While pickup is an activity that gives its participants a sense of ‘having fun,’ most regular pickup ballers equate fun with winning–thus the importance of keeping score. Knowing the scoring intervals: ones and twos (1sN2s) or twos and threes (2sN3s) combines with the score to impact the micro and macro elements of strategic late-game play that can mean the difference between winning or watching the next game from the sidelines.

Unlike Josh Waitzkin, who offers his opponent a draw, pickup ballers play to win.

Having played regular pickup ball in Austin, Boston, Champaign, Houston, Mankato, Mazatlan, and Quito I’ve experienced a number of different pickup cultures, each with its own system of scoring. With the exception of the ARC courts on the University of Illinois Urbana Champaign campus (where the winning team decides between two different scoring options), most places have a set scoring system. Over time, I’ve built up some theories about the pros, cons, and quirks of each system but I hadn’t explored these in any depth until this past week when I started adding formulas to an Excel spreadsheet and tinkering with some sort of comparative analysis (I thought about doing it in Python but Excel won out due to *prettier* screenshot potential). So in the name of better, more strategic basketball, I give you a math-based analysis of scoring systems with the end-goal of increasing your pickup knowledge and the frequency with which you stand victorious.

How pickup ballers feel after stringing together 6 or 7 wins in a row.

Personally, I find the social/qualitative aspects of pickup basketball are more interesting than trying to quantify those aspects in hopes of getting a paper accepted at the MIT Sloan Sports Analytics Conference (this would be difficult because, as I explain later, the statistical data on pickup ball is practically non-existent). The social sciences are rife with well-meaning knuckleheads trying to turn things that are more complicated than categories or quantities–things like knowledge, feelings, and learning into numbers. This is a problem in many fields, yet sometimes containing or collapsing complexity into numeric forms in hopes of making sense of things on a grand scale appears to be the only way forward.

In the case of systems of scoring in pickup basketball it makes complete sense to apply mathematical thinking to factors that are by nature, already numerically based. So applying quantitative analysis to systems of scoring pickup basketball passes the knucklehead test.

INPUT DATA:
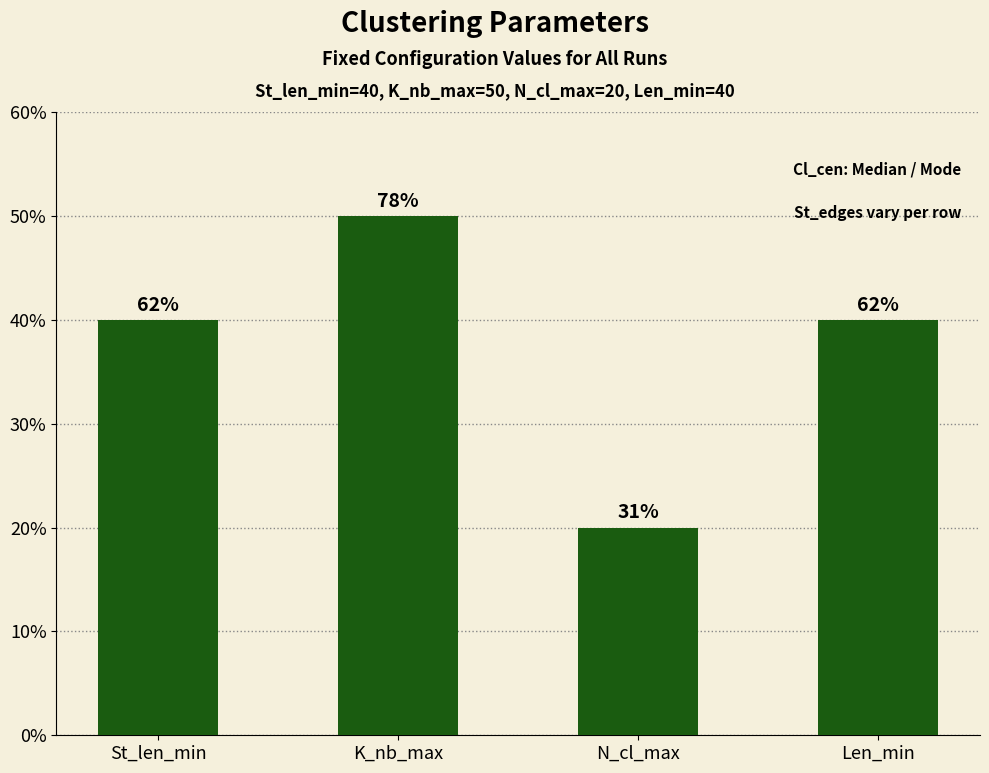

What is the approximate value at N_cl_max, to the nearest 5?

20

...

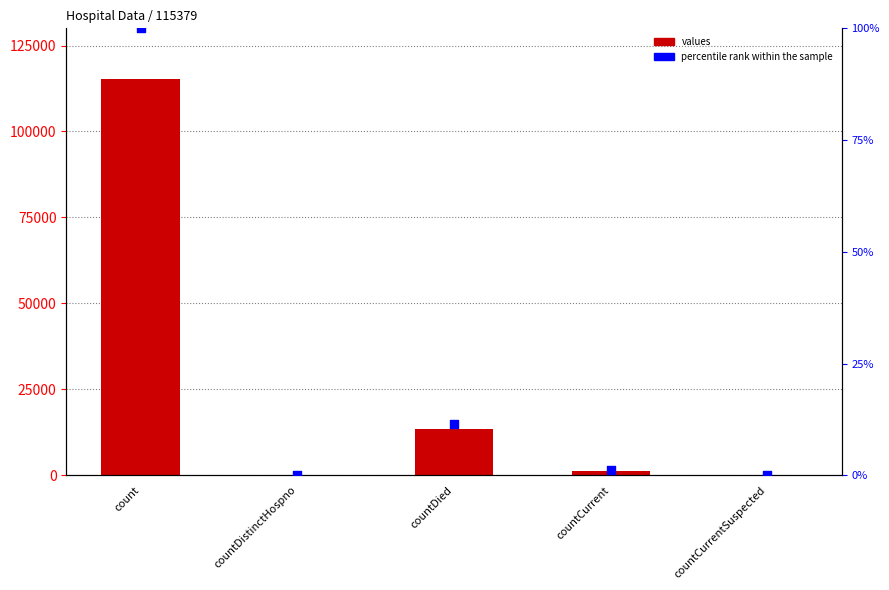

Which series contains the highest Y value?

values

ACTIVITY A: In the pickup basketball excerpt, rewrite the passage starting with "While pickup is" and going on through "play to win.", substituting "point values" for "scoring intervals".
ACTIVITY B: Which cities does the pickup basketball excerpt say the writer has played regular pickup ball in?
The lines have no connection to the excerpt about scoring in pickup basketball.

REPLY A:
While pickup is an activity that gives its participants a sense of ‘having fun,’ most regular pickup ballers equate fun with winning–thus the importance of keeping score. Knowing the point values: ones and twos (1sN2s) or twos and threes (2sN3s) combines with the score to impact the micro and macro elements of strategic late-game play that can mean the difference between winning or watching the next game from the sidelines.

Unlike Josh Waitzkin, who offers his opponent a draw, pickup ballers play to win.

REPLY B: Austin, Boston, Champaign, Houston, Mankato, Mazatlan, Quito